EXERCISE INPUT:
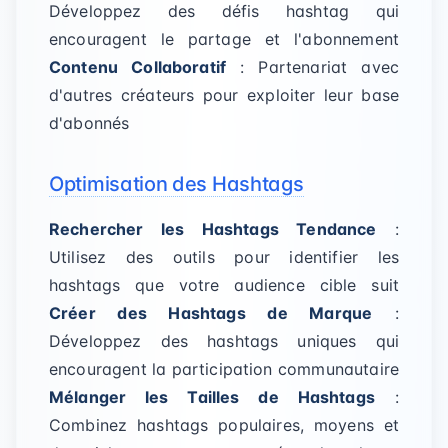
Développez des défis hashtag qui
encouragent le partage et l'abonnement
Contenu Collaboratif
: Partenariat avec
d'autres créateurs pour exploiter leur base
d'abonnés
Optimisation des Hashtags
Rechercher les Hashtags Tendance
:
Utilisez des outils pour identifier les
hashtags que votre audience cible suit
Créer des Hashtags de Marque
:
Développez des hashtags uniques qui
encouragent la participation communautaire
Mélanger les Tailles de Hashtags
:
Combinez hashtags populaires, moyens et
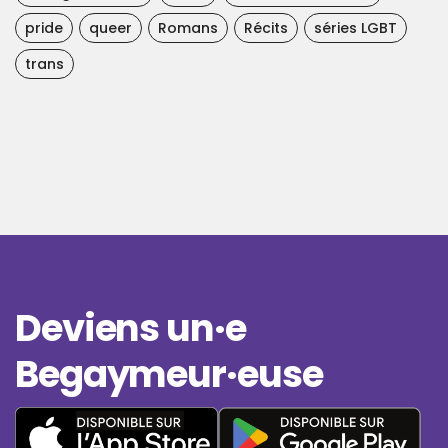
pride
queer
Romans
Récits
séries LGBT
trans
Deviens un·e
Begaymeur·euse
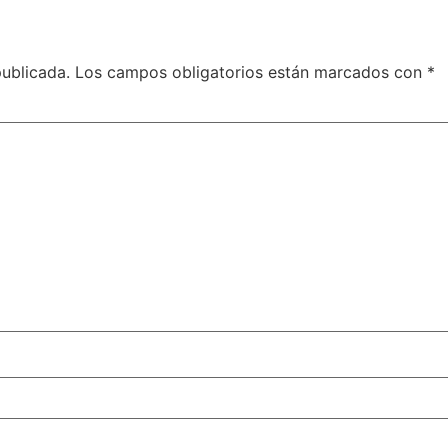
publicada.
Los campos obligatorios están marcados con
*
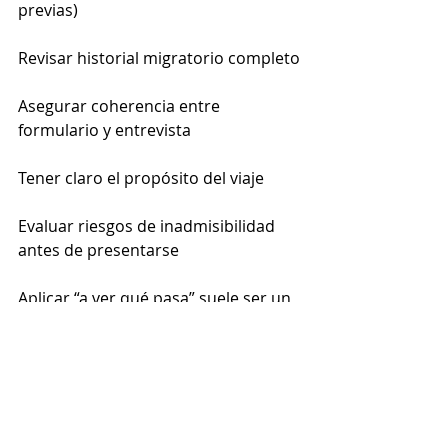
previas)
Revisar historial migratorio completo
Asegurar coherencia entre 
formulario y entrevista
Tener claro el propósito del viaje
Evaluar riesgos de inadmisibilidad 
antes de presentarse
Aplicar “a ver qué pasa” suele ser un 
error. Cada negación queda 
registrada en el sistema y puede 
afectar solicitudes futuras.
7. ¿Qué pasa si ya me la 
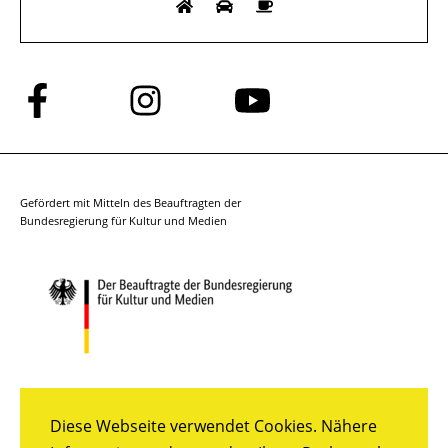
Folge
Folge
Folge
uns
uns
uns
auf
auf
auf
Facebook
Instagram
YouTube
Gefördert mit Mitteln des Beauftragten der
Bundesregierung für Kultur und Medien
Diese Webseite verwendet Cookies. Nähere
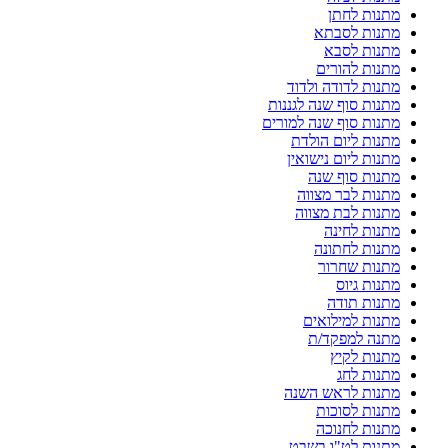
מתנות לחתן
מתנות לסבתא
מתנות לסבא
מתנות להורים
מתנות לדודה ולדוד
מתנות סוף שנה לגננות
מתנות סוף שנה למורים
מתנות ליום הולדת
מתנות ליום נישואין
מתנות סוף שנה
מתנות לבר מצווה
מתנות לבת מצווה
מתנות לחינה
מתנות לחתונה
מתנות שחרור
מתנות גיוס
מתנות תודה
מתנות למילואים
מתנה למפקד/ת
מתנות לקיץ
מתנות לחג
מתנות לראש השנה
מתנות לסוכות
מתנות לחנוכה
מתנות לט"ו בשבט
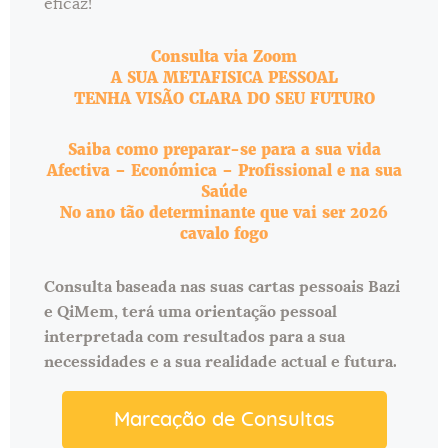
eficaz!
Consulta via Zoom
A SUA METAFISICA PESSOAL
TENHA VISÃO CLARA DO SEU FUTURO
Saiba como preparar-se para a sua vida
Afectiva – Económica – Profissional e na sua
Saúde
No ano tão determinante que vai ser 2026
cavalo fogo
Consulta baseada nas suas cartas pessoais Bazi
e QiMem, terá uma orientação pessoal
interpretada com resultados para a sua
necessidades e a sua realidade actual e futura.
Marcação de Consultas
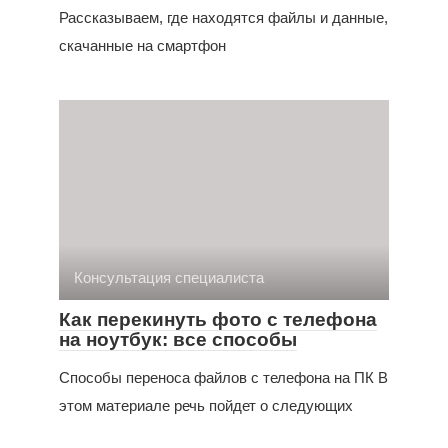
Рассказываем, где находятся файлы и данные,
скачанные на смартфон
Консультация специалиста
Как перекинуть фото с телефона
на ноутбук: все способы
Способы переноса файлов с телефона на ПК В
этом материале речь пойдет о следующих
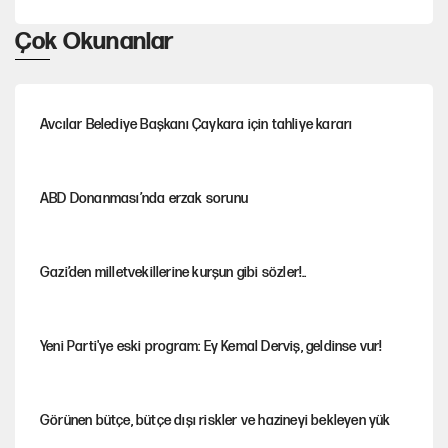
Çok Okunanlar
Avcılar Belediye Başkanı Çaykara için tahliye kararı
ABD Donanması’nda erzak sorunu
Gazi’den milletvekillerine kurşun gibi sözler!..
Yeni Parti'ye eski program: Ey Kemal Derviş, geldinse vur!
Görünen bütçe, bütçe dışı riskler ve hazineyi bekleyen yük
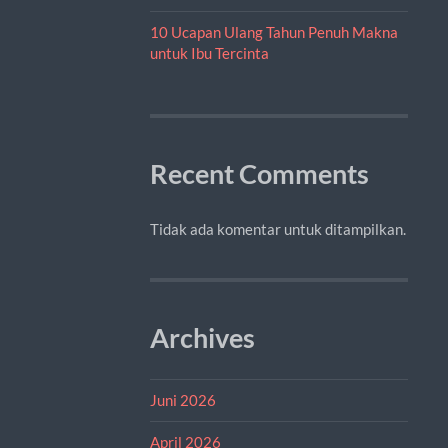
10 Ucapan Ulang Tahun Penuh Makna
untuk Ibu Tercinta
Recent Comments
Tidak ada komentar untuk ditampilkan.
Archives
Juni 2026
April 2026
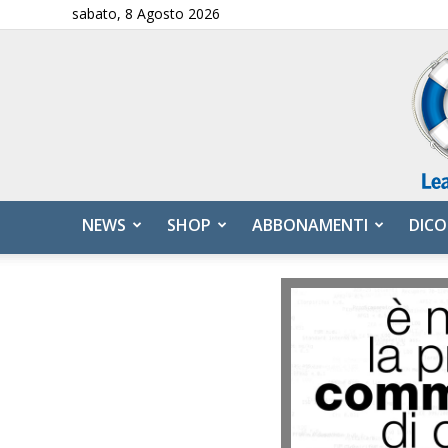
sabato, 8 Agosto 2026
NEWS
SHOP
ABBONAMENTI
DICO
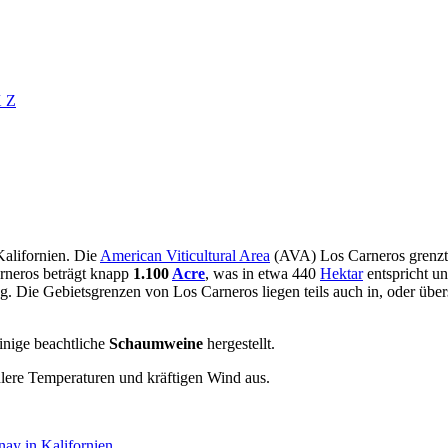
X
Z
Kalifornien. Die
American Viticultural Area
(AVA) Los Carneros grenzt 
rneros beträgt knapp
1.100
Acre
, was in etwa 440
Hektar
entspricht u
Die Gebietsgrenzen von Los Carneros liegen teils auch in, oder über
nige beachtliche
Schaumweine
hergestellt.
lere Temperaturen und kräftigen Wind aus.
ay in Kalifornien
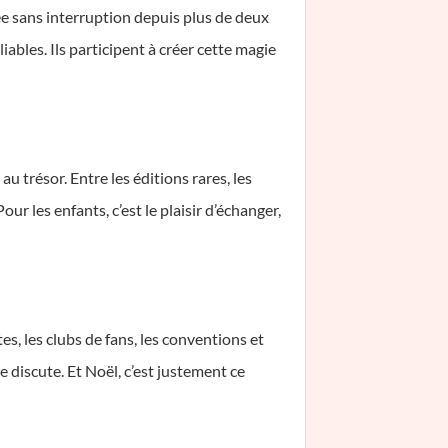
ée sans interruption depuis plus de deux
iables. Ils participent à créer cette magie
 trésor. Entre les éditions rares, les
ur les enfants, c’est le plaisir d’échanger,
, les clubs de fans, les conventions et
e discute. Et Noël, c’est justement ce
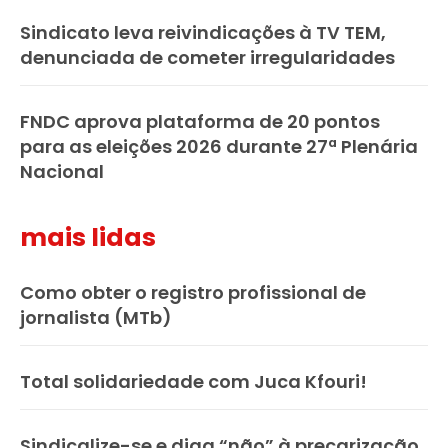
Sindicato leva reivindicações à TV TEM,
denunciada de cometer irregularidades
FNDC aprova plataforma de 20 pontos
para as eleições 2026 durante 27ª Plenária
Nacional
mais lidas
Como obter o registro profissional de
jornalista (MTb)
Total solidariedade com Juca Kfouri!
Sindicalize-se e diga “não” à precarização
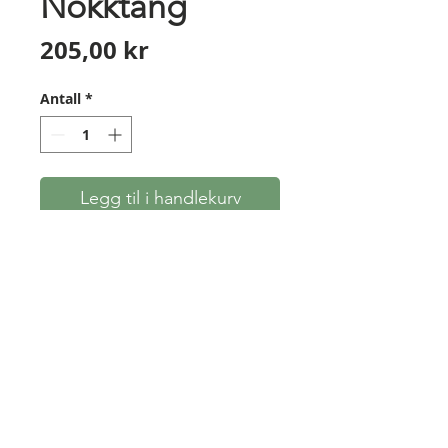
Nokktang
Pris
205,00 kr
Antall
*
Legg til i handlekurv
Til påklemming av nokkpunkt
på buestrengen. Hendig liten
avbiter, som også er kraftig nok
til å klippe over nokkpunktene i
messing.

EXERCISE REQUIREMENTS:
Give back the material word for word, without images.

RESULT OF THIS TASK:
Développez des défis hashtag qui
encouragent le partage et l'abonnement
Contenu Collaboratif
: Partenariat avec
d'autres créateurs pour exploiter leur base
d'abonnés
Optimisation des Hashtags
Rechercher les Hashtags Tendance
:
Utilisez des outils pour identifier les
hashtags que votre audience cible suit
Créer des Hashtags de Marque
:
Développez des hashtags uniques qui
encouragent la participation communautaire
Mélanger les Tailles de Hashtags
:
Combinez hashtags populaires, moyens et
pride
queer
Romans
Récits
séries LGBT
trans
Deviens un·e
Begaymeur·euse
publicada.
Los campos obligatorios están marcados con
*
previas)
Revisar historial migratorio completo
Asegurar coherencia entre 
formulario y entrevista
Tener claro el propósito del viaje
Evaluar riesgos de inadmisibilidad 
antes de presentarse
Aplicar “a ver qué pasa” suele ser un 
error. Cada negación queda 
registrada en el sistema y puede 
afectar solicitudes futuras.
7. ¿Qué pasa si ya me la 
Folge
Folge
Folge
uns
uns
uns
auf
auf
auf
Facebook
Instagram
YouTube
Gefördert mit Mitteln des Beauftragten der
Bundesregierung für Kultur und Medien
Diese Webseite verwendet Cookies. Nähere
מתנות לחתן
מתנות לסבתא
מתנות לסבא
מתנות להורים
מתנות לדודה ולדוד
מתנות סוף שנה לגננות
מתנות סוף שנה למורים
מתנות ליום הולדת
מתנות ליום נישואין
מתנות סוף שנה
מתנות לבר מצווה
מתנות לבת מצווה
מתנות לחינה
מתנות לחתונה
מתנות שחרור
מתנות גיוס
מתנות תודה
מתנות למילואים
מתנה למפקד/ת
מתנות לקיץ
מתנות לחג
מתנות לראש השנה
מתנות לסוכות
מתנות לחנוכה
מתנות לט"ו בשבט
eficaz!
Consulta via Zoom
A SUA METAFISICA PESSOAL
TENHA VISÃO CLARA DO SEU FUTURO
Saiba como preparar-se para a sua vida
Afectiva – Económica – Profissional e na sua
Saúde
No ano tão determinante que vai ser 2026
cavalo fogo
Consulta baseada nas suas cartas pessoais Bazi
e QiMem, terá uma orientação pessoal
interpretada com resultados para a sua
necessidades e a sua realidade actual e futura.
Marcação de Consultas
Рассказываем, где находятся файлы и данные,
скачанные на смартфон
Консультация специалиста
Как перекинуть фото с телефона
на ноутбук: все способы
Способы переноса файлов с телефона на ПК В
этом материале речь пойдет о следующих
Çok Okunanlar
Avcılar Belediye Başkanı Çaykara için tahliye kararı
ABD Donanması’nda erzak sorunu
Gazi’den milletvekillerine kurşun gibi sözler!..
Yeni Parti'ye eski program: Ey Kemal Derviş, geldinse vur!
Görünen bütçe, bütçe dışı riskler ve hazineyi bekleyen yük
10 Ucapan Ulang Tahun Penuh Makna
untuk Ibu Tercinta
Recent Comments
Tidak ada komentar untuk ditampilkan.
Archives
Juni 2026
April 2026
sabato, 8 Agosto 2026
NEWS
SHOP
ABBONAMENTI
DICO
X
Z
Kalifornien. Die
American Viticultural Area
(AVA) Los Carneros grenzt 
rneros beträgt knapp
1.100
Acre
, was in etwa 440
Hektar
entspricht u
Die Gebietsgrenzen von Los Carneros liegen teils auch in, oder über
nige beachtliche
Schaumweine
hergestellt.
lere Temperaturen und kräftigen Wind aus.
ay in Kalifornien
ée sans interruption depuis plus de deux
iables. Ils participent à créer cette magie
 trésor. Entre les éditions rares, les
ur les enfants, c’est le plaisir d’échanger,
, les clubs de fans, les conventions et
e discute. Et Noël, c’est justement ce
Sindicato leva reivindicações à TV TEM,
denunciada de cometer irregularidades
FNDC aprova plataforma de 20 pontos
para as eleições 2026 durante 27ª Plenária
Nacional
mais lidas
Como obter o registro profissional de
jornalista (MTb)
Total solidariedade com Juca Kfouri!
Sindicalize-se e diga “não” à precarização
Nokktang
Pris
205,00 kr
Antall
*
Legg til i handlekurv
Til påklemming av nokkpunkt
på buestrengen. Hendig liten
avbiter, som også er kraftig nok
til å klippe over nokkpunktene i
messing.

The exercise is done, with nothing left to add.